Monsieur Salomon avait en tout cas fait une belle fortune et il se dépensait en bienfaisance, et s’il pouvait être élu et mis à sa vraie place, il aurait fait bénéficier l’humanité entière de ses bontés et peut-être obtenu pour elle de meilleures conditions.

V

Je continuais avec le taxi, je faisais un peu de dépannage et parfois monsieur Salomon m’appelait pour se faire transporter ou pour aller tenir compagnie à des personnes en détresse que S. O. S. lui signalait comme ne pouvant pas être tirées de leur état uniquement par l’assistance vocale. Quelquefois il louait un minibus et organisait une excursion collective au sein de la nature pour les victimes de l’âge, que je conduisais se rafraîchir dans la verdure en Normandie ou dans la forêt de Fontainebleau. Il y avait aussi l’aide domestique à domicile pour ceux que leurs enfants ou autres proches ont été obligés de laisser seuls pour partir en vacances. Quand j’avais du temps libre, j’allais dans les bibliothèques municipales, ici et là, selon le quartier où j’étais, je me faisais donner un tas de bouquins avec des noms célèbres, Dumas, Balzac, la Bible, ce qu’il y avait de mieux, et je me mettais à lire pendant des heures, pour ne penser à rien. Je n’aime pas aller dans les librairies, je ne sais jamais quoi demander, pour acheter un livre il faut le connaître, il faut savoir ce qu’on cherche, et ça me gêne de sortir sans consommer. Et quand ils vous demandent là-dedans : « Est-ce que je peux vous aider ? », qu’est-ce que vous voulez répondre. Mais j’allais souvent dans une grande librairie rue Ménil, où il y a toujours beaucoup de monde et où ils vous laissent tranquilles. Ils ont un rayon de dictionnaires et je consulte. Il y a une vendeuse, une grande blonde, qui ne m’adresse jamais la parole quand je traîne là, et fait comme si je n’existais pas, pour ne pas me décourager. J’y suis peut-être allé vingt fois, dans cette librairie, et rien, jamais. Pas un regard. C’est sûrement quelqu’un de bien. Les autres l’appellent Aline, et moi aussi, parfois, je l’appelle ainsi quand j’y pense. Un soir, j’ai attendu la fermeture dehors, et quand elle est sortie, je lui ai fait un petit signe de la main. Elle m’a répondu gentiment sans s’arrêter. On a fait ça chaque soir pendant cinq jours, et le dernier jour, elle s’est arrêtée.

— Vous habitez par ici ?

— Pas vraiment, non.

Elle m’observait amicalement, en souriant, je l’amusais.

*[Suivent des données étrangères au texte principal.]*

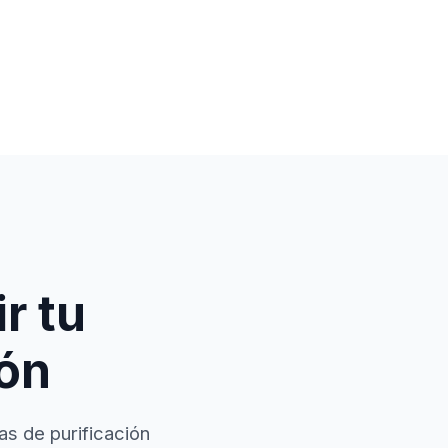
r tu
ión
as de purificación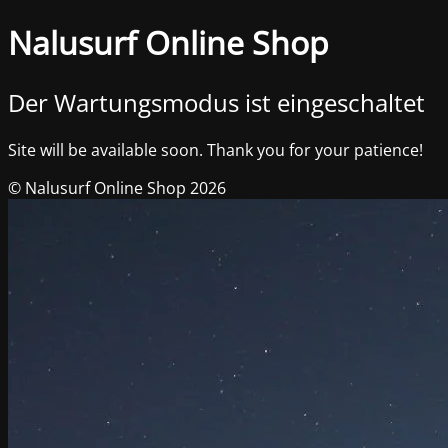
Nalusurf Online Shop
Der Wartungsmodus ist eingeschaltet
Site will be available soon. Thank you for your patience!
© Nalusurf Online Shop 2026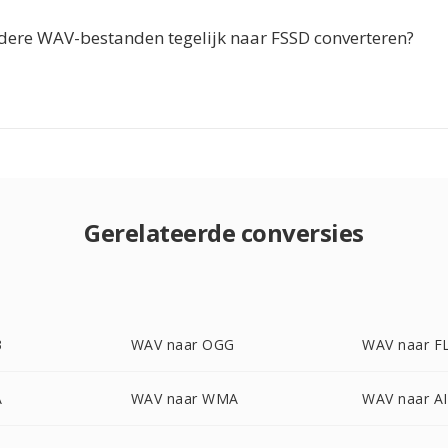
dere WAV-bestanden tegelijk naar FSSD converteren?
Gerelateerde conversies
3
WAV naar OGG
WAV naar F
A
WAV naar WMA
WAV naar A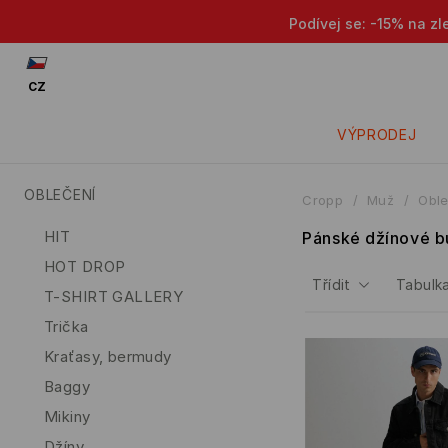
Podívej se: -15% na zl
CZ
VÝPRODEJ
OBLEČENÍ
Cropp
Muž
Oble
HIT
Pánské džínové b
HOT DROP
Třídit
Tabulka
T-SHIRT GALLERY
Trička
Kraťasy, bermudy
Baggy
Mikiny
Džíny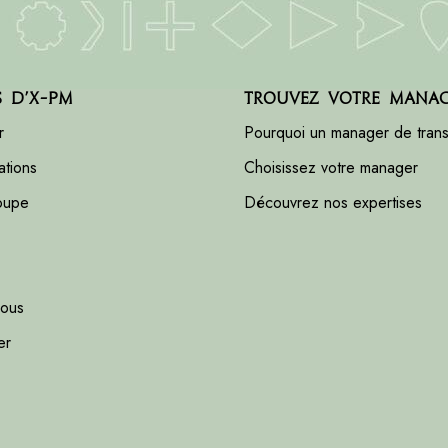
s d’X-PM
Trouvez votre mana
r
Pourquoi un manager de transi
ations
Choisissez votre manager
roupe
Découvrez nos expertises
nous
er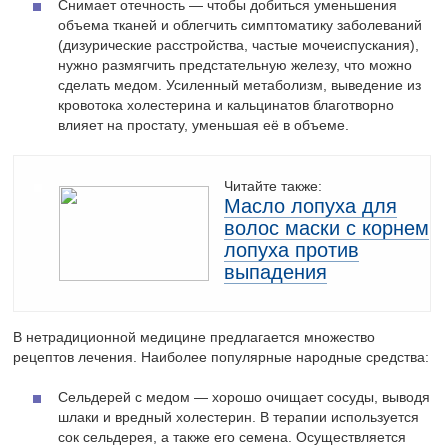
Снимает отечность — чтобы добиться уменьшения
объема тканей и облегчить симптоматику заболеваний
(дизурические расстройства, частые мочеиспускания),
нужно размягчить предстательную железу, что можно
сделать медом. Усиленный метаболизм, выведение из
кровотока холестерина и кальцинатов благотворно
влияет на простату, уменьшая её в объеме.
Читайте также:
Масло лопуха для
волос маски с корнем
лопуха против
выпадения
В нетрадиционной медицине предлагается множество
рецептов лечения. Наиболее популярные народные средства:
Сельдерей с медом — хорошо очищает сосуды, выводя
шлаки и вредный холестерин. В терапии используется
сок сельдерея, а также его семена. Осуществляется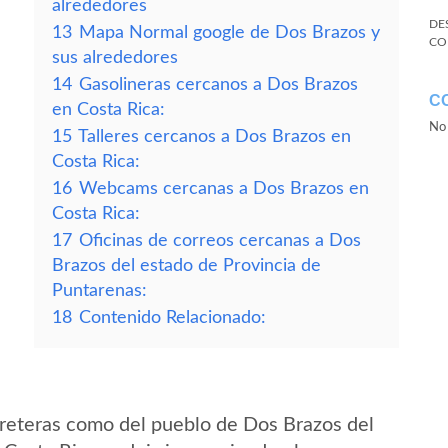
alrededores
DE
13
Mapa Normal google de Dos Brazos y
CO
sus alrededores
14
Gasolineras cercanos a Dos Brazos
C
en Costa Rica:
No 
15
Talleres cercanos a Dos Brazos en
Costa Rica:
16
Webcams cercanas a Dos Brazos en
Costa Rica:
17
Oficinas de correos cercanas a Dos
Brazos del estado de Provincia de
Puntarenas:
18
Contenido Relacionado:
reteras como del pueblo de Dos Brazos del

— Vous avez vraiment une passion pour les dictionnaires.

— Je cherche quelque chose.

Elle ne m’a pas demandé quoi. Si je savais ce que je cherchais, c’était comme si je l’avais trouvé.

— Nous avons reçu le nouvel Ibris en vingt-quatre volumes, c’est peut-être là-dedans.

Elle m’a fait un petit signe ciao, et j’ai répondu. Et puis elle m’a encore souri.

— Mais non, je ne crois pas que ce soit là-dedans.

Après, j’y suis allé de plus en plus souvent, dans cette librairie, et chaque fois on se faisait un petit signe.